§ **PROBLEM DESCRIPTION**
Change every "integer values" in the rows below to "whole-number values" and keep the rest of the text unchanged. Leave the pictures out of your copy.

Records from a collection:
_ _ _
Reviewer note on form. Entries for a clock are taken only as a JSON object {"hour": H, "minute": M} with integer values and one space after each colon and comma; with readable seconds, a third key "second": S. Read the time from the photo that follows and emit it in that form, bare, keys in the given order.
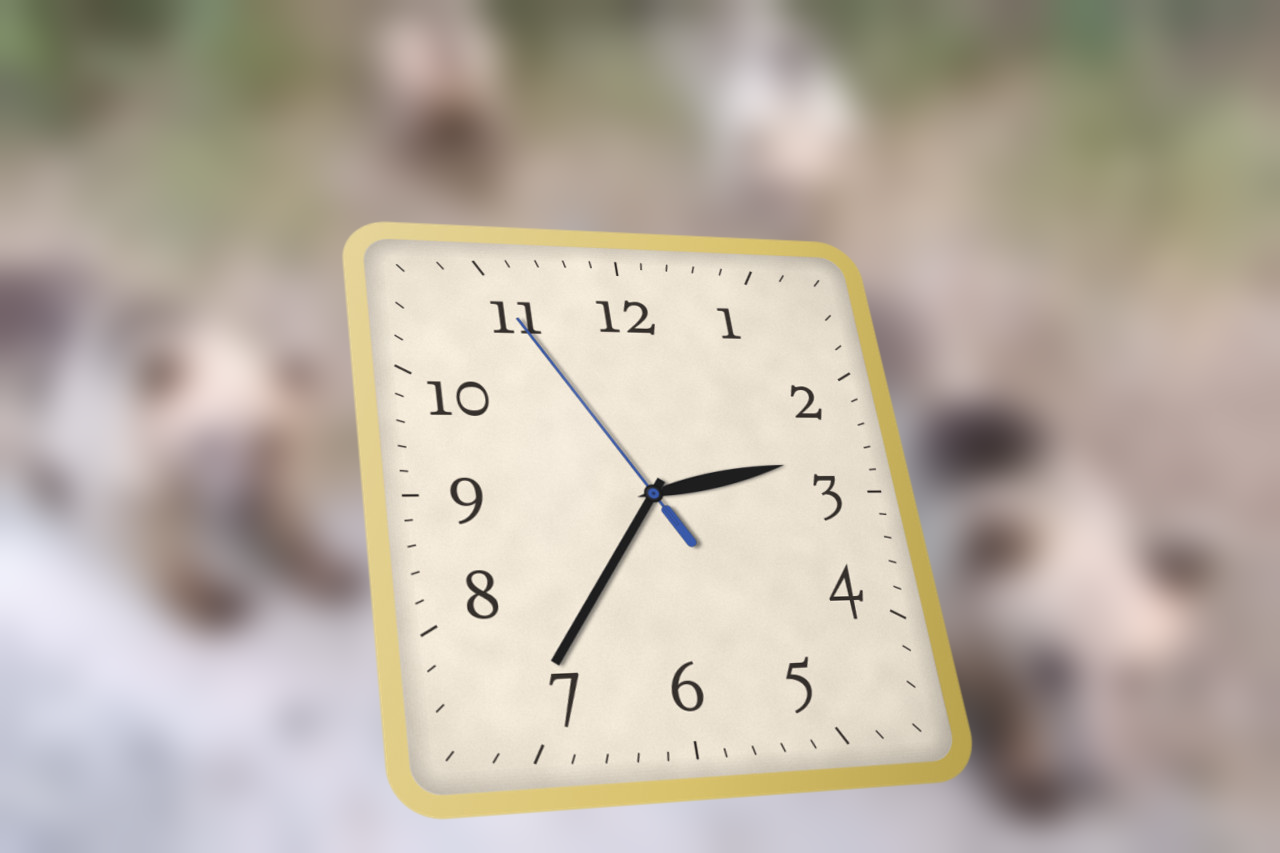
{"hour": 2, "minute": 35, "second": 55}
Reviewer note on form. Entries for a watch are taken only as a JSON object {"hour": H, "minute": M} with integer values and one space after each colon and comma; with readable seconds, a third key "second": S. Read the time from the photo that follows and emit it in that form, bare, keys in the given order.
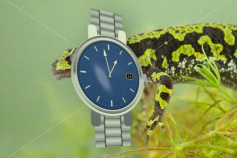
{"hour": 12, "minute": 58}
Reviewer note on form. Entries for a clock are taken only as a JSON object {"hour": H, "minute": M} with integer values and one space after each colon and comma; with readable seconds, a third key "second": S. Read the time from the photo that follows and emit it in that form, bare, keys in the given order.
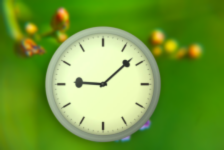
{"hour": 9, "minute": 8}
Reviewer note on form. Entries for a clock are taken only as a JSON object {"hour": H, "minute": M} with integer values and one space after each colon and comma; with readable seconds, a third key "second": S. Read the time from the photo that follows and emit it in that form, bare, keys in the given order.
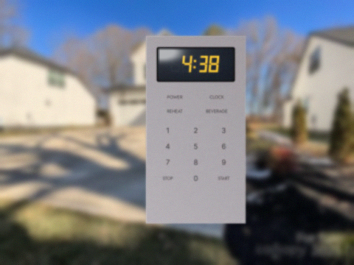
{"hour": 4, "minute": 38}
_ _ _
§ **SOLUTION TO THE PROBLEM**
Reviewer note on form. Entries for a clock are taken only as a JSON object {"hour": H, "minute": M} with whole-number values and one space after each colon and comma; with readable seconds, a third key "second": S. Read the time from the photo that follows and emit it in that form, bare, keys in the given order.
{"hour": 2, "minute": 35, "second": 55}
Reviewer note on form. Entries for a watch are taken only as a JSON object {"hour": H, "minute": M} with whole-number values and one space after each colon and comma; with readable seconds, a third key "second": S. Read the time from the photo that follows and emit it in that form, bare, keys in the given order.
{"hour": 12, "minute": 58}
Reviewer note on form. Entries for a clock are taken only as a JSON object {"hour": H, "minute": M} with whole-number values and one space after each colon and comma; with readable seconds, a third key "second": S. Read the time from the photo that follows and emit it in that form, bare, keys in the given order.
{"hour": 9, "minute": 8}
Reviewer note on form. Entries for a clock are taken only as a JSON object {"hour": H, "minute": M} with whole-number values and one space after each colon and comma; with readable seconds, a third key "second": S. Read the time from the photo that follows and emit it in that form, bare, keys in the given order.
{"hour": 4, "minute": 38}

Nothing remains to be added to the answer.